There are several advantages to the new approach.  I only ever need to calculate the chunkIds of the 9 chunks around the player.  Every other chunk on the map gets cleaned up.  The engine runs faster and provides chunk cleanup regardless of how I manage the player's position.  It just works.

I will leave you with some calculations you might find useful if you are working with a tilemap and need to identify chunks to unload.  

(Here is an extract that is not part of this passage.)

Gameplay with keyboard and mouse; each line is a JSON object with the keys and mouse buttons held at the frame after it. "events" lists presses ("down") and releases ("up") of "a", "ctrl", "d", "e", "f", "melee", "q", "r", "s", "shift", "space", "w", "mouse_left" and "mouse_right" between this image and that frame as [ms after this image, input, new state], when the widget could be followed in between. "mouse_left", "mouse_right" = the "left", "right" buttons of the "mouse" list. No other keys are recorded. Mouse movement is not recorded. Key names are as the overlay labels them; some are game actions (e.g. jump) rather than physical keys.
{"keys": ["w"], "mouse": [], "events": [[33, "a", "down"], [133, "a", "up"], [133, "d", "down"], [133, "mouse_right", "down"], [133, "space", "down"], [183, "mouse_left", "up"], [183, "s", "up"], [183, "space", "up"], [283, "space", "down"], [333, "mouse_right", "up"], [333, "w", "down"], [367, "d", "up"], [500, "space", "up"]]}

int chunkId = _chunksToUnloadList.First();

int maxChunksWide = _ms / _cs;

int yVal = chunkId / maxChunksWide;

int unloadChunkAtY = (_cs * yVal);

int xVal = chunkId - (yVal * maxChunksWide);

int unloadChunkAtX = xVal * _cs;

The above calculations allow you to determine the 0-based x (horizontal) and y (vertical) coordinates of the first tile in each chunk of the tilemap where the first tile is the bottom-left tile in the chunk and the chunks start in the bottom-left corner of the tilemap.  The _ms variable is the width of the tilemap assuming the tilemap is square.  The _cs variable is the width of a chunk in number of tiles.  As an example, if you have a tilemap that is 125x125 tiles, with each chunk being 25x25, you will have the following sample data.

chunk 0:  y=0, x=0
chunk 1:  y=0, x=25
chunk 2:  y=0, x=50
chunk 3:  y=0, x=75
chunk 4: y=0, x=100
chunk 5: y=25, x=0
...
chunk 24: y=100, x=100

For the curious, I do not use the tile palette or rule-tile system in Unity.  I coded my own rule-tile system which essentially does the same thing (don't ask why).  This means my chunk engine does not (yet) have the ability to handle chunk edge-tile rules which would blend the tiles properly at the chunk edges.  This is something I am aware of and will address in the future.  Likely, the solution will involve loading an extra tile around each chunk so the engine knows what tile exists beyond the edge of the chunk.  But that is another backlog item for the future.  

I hope you found this post interesting.  Please feel free to leave comments.  Thanks for reading along.